> Task statement
Recast every line of text from all the entries below as a JSON list of strings, one string per line, with blank lines omitted. Leave the pictures out of your answer.

+++ Supplied information +++

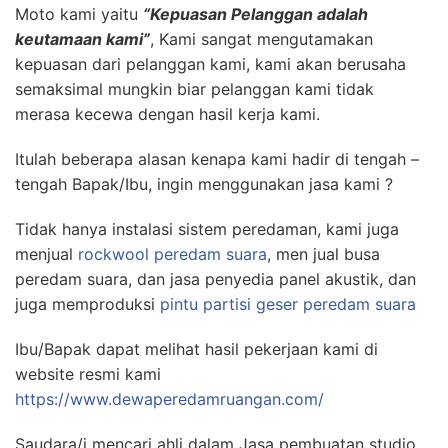
Moto kami yaitu
“Kepuasan Pelanggan adalah
keutamaan kami”
, Kami sangat mengutamakan
kepuasan dari pelanggan kami, kami akan berusaha
semaksimal mungkin biar pelanggan kami tidak
merasa kecewa dengan hasil kerja kami.
Itulah beberapa alasan kenapa kami hadir di tengah –
tengah Bapak/Ibu, ingin menggunakan jasa kami ?
Tidak hanya instalasi sistem peredaman, kami juga
menjual
rockwool peredam suara
, men jual busa
peredam suara, dan jasa penyedia panel akustik, dan
juga memproduksi
pintu partisi geser peredam suara
Ibu/Bapak dapat melihat hasil pekerjaan kami di
website resmi kami
https://www.dewaperedamruangan.com/
Saudara/i mencari ahli dalam Jasa pembuatan studio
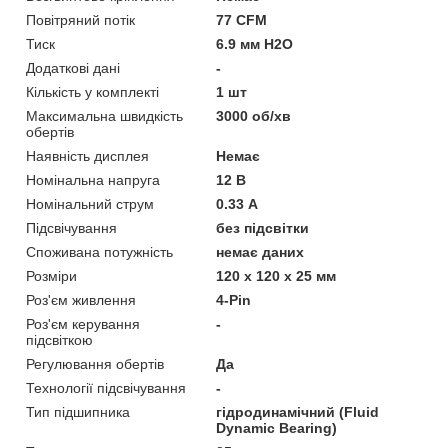
Повітряний потік
77 CFM
Тиск
6.9 мм H2O
Додаткові дані
-
Кількість у комплекті
1 шт
Максимальна швидкість
3000 об/хв
обертів
Наявність дисплея
Немає
Номінальна напруга
12 В
Номінальний струм
0.33 А
Підсвічування
без підсвітки
Споживана потужність
немає даних
Розміри
120 х 120 х 25 мм
Роз'єм живлення
4-Pin
Роз'єм керування
-
підсвіткою
Регулювання обертів
Да
Технології підсвічування
-
Тип підшипника
гідродинамічний (Fluid
Dynamic Bearing)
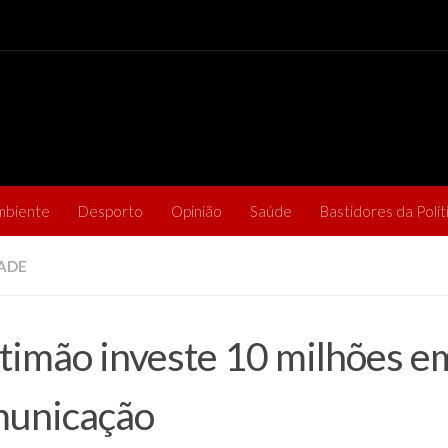
mbiente
Desporto
Opinião
Saúde
Bastidores da Polít
ADE
timão investe 10 milhões em
unicação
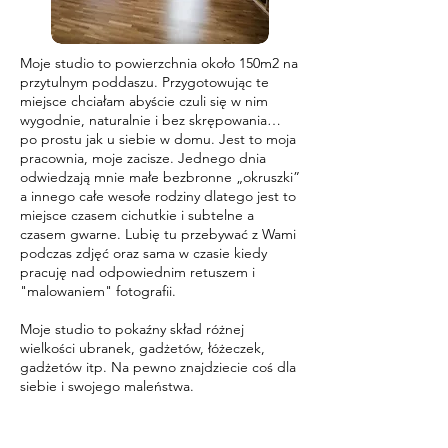
Moje studio to powierzchnia około 150m2 na
przytulnym poddaszu. Przygotowując te
miejsce chciałam abyście czuli się w nim
wygodnie, naturalnie i bez skrępowania…
po prostu jak u siebie w domu. Jest to moja
pracownia, moje zacisze. Jednego dnia
odwiedzają mnie małe bezbronne „okruszki”
a innego całe wesołe rodziny dlatego jest to
miejsce czasem cichutkie i subtelne a
czasem gwarne. Lubię tu przebywać z Wami
podczas zdjęć oraz sama w czasie kiedy
pracuję nad odpowiednim retuszem i
"malowaniem" fotografii.
Moje studio to pokaźny skład różnej
wielkości ubranek, gadżetów, łóżeczek,
gadżetów itp. Na pewno znajdziecie coś dla
siebie i swojego maleństwa.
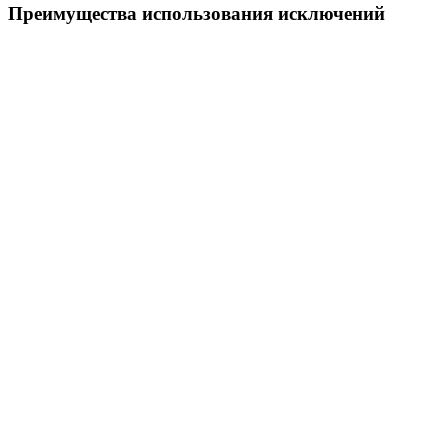
Преимущества использования исключений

+++

> Output for this exercise
[
  "Moto kami yaitu",
  "“Kepuasan Pelanggan adalah",
  "keutamaan kami”",
  ", Kami sangat mengutamakan",
  "kepuasan dari pelanggan kami, kami akan berusaha",
  "semaksimal mungkin biar pelanggan kami tidak",
  "merasa kecewa dengan hasil kerja kami.",
  "Itulah beberapa alasan kenapa kami hadir di tengah –",
  "tengah Bapak/Ibu, ingin menggunakan jasa kami ?",
  "Tidak hanya instalasi sistem peredaman, kami juga",
  "menjual",
  "rockwool peredam suara",
  ", men jual busa",
  "peredam suara, dan jasa penyedia panel akustik, dan",
  "juga memproduksi",
  "pintu partisi geser peredam suara",
  "Ibu/Bapak dapat melihat hasil pekerjaan kami di",
  "website resmi kami",
  "https://www.dewaperedamruangan.com/",
  "Saudara/i mencari ahli dalam Jasa pembuatan studio",
  "Повітряний потік",
  "77 CFM",
  "Тиск",
  "6.9 мм H2O",
  "Додаткові дані",
  "-",
  "Кількість у комплекті",
  "1 шт",
  "Максимальна швидкість",
  "3000 об/хв",
  "обертів",
  "Наявність дисплея",
  "Немає",
  "Номінальна напруга",
  "12 В",
  "Номінальний струм",
  "0.33 А",
  "Підсвічування",
  "без підсвітки",
  "Споживана потужність",
  "немає даних",
  "Розміри",
  "120 х 120 х 25 мм",
  "Роз'єм живлення",
  "4-Pin",
  "Роз'єм керування",
  "-",
  "підсвіткою",
  "Регулювання обертів",
  "Да",
  "Технології підсвічування",
  "-",
  "Тип підшипника",
  "гідродинамічний (Fluid",
  "Dynamic Bearing)",
  "mbiente",
  "Desporto",
  "Opinião",
  "Saúde",
  "Bastidores da Polít",
  "ADE",
  "timão investe 10 milhões em",
  "unicação",
  "Moje studio to powierzchnia około 150m2 na",
  "przytulnym poddaszu. Przygotowując te",
  "miejsce chciałam abyście czuli się w nim",
  "wygodnie, naturalnie i bez skrępowania…",
  "po prostu jak u siebie w domu. Jest to moja",
  "pracownia, moje zacisze. Jednego dnia",
  "odwiedzają mnie małe bezbronne „okruszki”",
  "a innego całe wesołe rodziny dlatego jest to",
  "miejsce czasem cichutkie i subtelne a",
  "czasem gwarne. Lubię tu przebywać z Wami",
  "podczas zdjęć oraz sama w czasie kiedy",
  "pracuję nad odpowiednim retuszem i",
  "\"malowaniem\" fotografii.",
  "Moje studio to pokaźny skład różnej",
  "wielkości ubranek, gadżetów, łóżeczek,",
  "gadżetów itp. Na pewno znajdziecie coś dla",
  "siebie i swojego maleństwa.",
  "Преимущества использования исключений"
]